(Plain-text document sources)
::::

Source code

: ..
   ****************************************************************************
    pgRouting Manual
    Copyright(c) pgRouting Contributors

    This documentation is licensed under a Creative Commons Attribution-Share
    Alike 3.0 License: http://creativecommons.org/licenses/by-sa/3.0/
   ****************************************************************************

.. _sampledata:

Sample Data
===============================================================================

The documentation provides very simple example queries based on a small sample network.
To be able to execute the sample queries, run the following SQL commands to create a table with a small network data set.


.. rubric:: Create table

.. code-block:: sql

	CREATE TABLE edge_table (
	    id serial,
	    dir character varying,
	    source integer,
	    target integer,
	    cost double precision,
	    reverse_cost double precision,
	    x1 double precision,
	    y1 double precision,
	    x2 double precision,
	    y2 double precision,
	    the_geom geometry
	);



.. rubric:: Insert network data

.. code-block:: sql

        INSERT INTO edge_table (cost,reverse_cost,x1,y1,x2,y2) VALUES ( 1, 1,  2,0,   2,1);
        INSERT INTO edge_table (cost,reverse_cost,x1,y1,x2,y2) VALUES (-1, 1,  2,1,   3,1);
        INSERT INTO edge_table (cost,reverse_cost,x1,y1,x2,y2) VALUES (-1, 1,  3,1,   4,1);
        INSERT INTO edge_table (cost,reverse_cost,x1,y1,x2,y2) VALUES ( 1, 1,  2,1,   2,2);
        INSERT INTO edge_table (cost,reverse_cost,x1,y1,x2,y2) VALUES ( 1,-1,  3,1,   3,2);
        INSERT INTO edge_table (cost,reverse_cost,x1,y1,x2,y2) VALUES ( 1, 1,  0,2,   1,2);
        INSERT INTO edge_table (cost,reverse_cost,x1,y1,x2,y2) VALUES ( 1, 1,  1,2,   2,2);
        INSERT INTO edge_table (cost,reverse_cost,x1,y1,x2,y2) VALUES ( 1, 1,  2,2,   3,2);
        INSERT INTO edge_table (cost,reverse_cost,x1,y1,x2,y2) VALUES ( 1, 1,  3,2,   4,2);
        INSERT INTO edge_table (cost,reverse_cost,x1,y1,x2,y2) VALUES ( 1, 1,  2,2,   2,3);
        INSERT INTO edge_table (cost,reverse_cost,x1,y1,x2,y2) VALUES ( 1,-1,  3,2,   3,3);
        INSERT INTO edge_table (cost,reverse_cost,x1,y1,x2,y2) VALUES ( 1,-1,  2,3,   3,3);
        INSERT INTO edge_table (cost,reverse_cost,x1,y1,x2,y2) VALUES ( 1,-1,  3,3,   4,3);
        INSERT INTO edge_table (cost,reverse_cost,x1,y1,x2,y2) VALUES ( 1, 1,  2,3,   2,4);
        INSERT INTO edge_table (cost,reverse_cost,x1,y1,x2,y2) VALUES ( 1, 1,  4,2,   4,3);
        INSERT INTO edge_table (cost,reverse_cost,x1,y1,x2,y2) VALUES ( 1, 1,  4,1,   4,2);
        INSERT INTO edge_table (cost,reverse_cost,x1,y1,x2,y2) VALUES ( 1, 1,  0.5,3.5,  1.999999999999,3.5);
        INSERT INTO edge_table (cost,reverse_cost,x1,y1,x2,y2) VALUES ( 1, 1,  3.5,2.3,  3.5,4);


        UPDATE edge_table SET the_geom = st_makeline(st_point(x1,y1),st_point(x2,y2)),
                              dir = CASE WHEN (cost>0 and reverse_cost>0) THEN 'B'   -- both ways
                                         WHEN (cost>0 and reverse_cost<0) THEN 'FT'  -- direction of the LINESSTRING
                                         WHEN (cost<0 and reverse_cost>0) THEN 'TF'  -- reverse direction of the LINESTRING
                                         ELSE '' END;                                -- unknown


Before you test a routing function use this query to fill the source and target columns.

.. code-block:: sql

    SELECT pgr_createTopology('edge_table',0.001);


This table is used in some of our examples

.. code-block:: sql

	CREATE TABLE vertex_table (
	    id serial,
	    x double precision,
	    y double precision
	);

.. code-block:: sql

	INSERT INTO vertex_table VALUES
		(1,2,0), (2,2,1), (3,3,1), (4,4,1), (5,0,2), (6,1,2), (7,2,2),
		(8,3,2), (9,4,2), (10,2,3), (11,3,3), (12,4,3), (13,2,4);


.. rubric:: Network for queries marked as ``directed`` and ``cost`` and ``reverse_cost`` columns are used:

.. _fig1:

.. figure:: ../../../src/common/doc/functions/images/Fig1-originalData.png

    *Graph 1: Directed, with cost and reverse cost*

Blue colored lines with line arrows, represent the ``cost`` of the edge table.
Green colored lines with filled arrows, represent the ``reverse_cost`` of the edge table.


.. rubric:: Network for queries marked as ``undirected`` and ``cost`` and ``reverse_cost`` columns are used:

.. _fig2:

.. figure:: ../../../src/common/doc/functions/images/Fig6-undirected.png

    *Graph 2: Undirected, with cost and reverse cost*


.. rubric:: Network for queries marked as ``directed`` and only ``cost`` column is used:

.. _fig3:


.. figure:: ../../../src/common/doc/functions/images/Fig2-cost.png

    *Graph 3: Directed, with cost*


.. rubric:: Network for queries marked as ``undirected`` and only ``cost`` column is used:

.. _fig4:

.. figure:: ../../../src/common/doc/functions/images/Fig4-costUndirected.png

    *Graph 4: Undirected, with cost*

::::

## Your instructions
Each line above with the word "direction" must be returned.

## Response below
                                         WHEN (cost>0 and reverse_cost<0) THEN 'FT'  -- direction of the LINESSTRING
                                         WHEN (cost<0 and reverse_cost>0) THEN 'TF'  -- reverse direction of the LINESTRING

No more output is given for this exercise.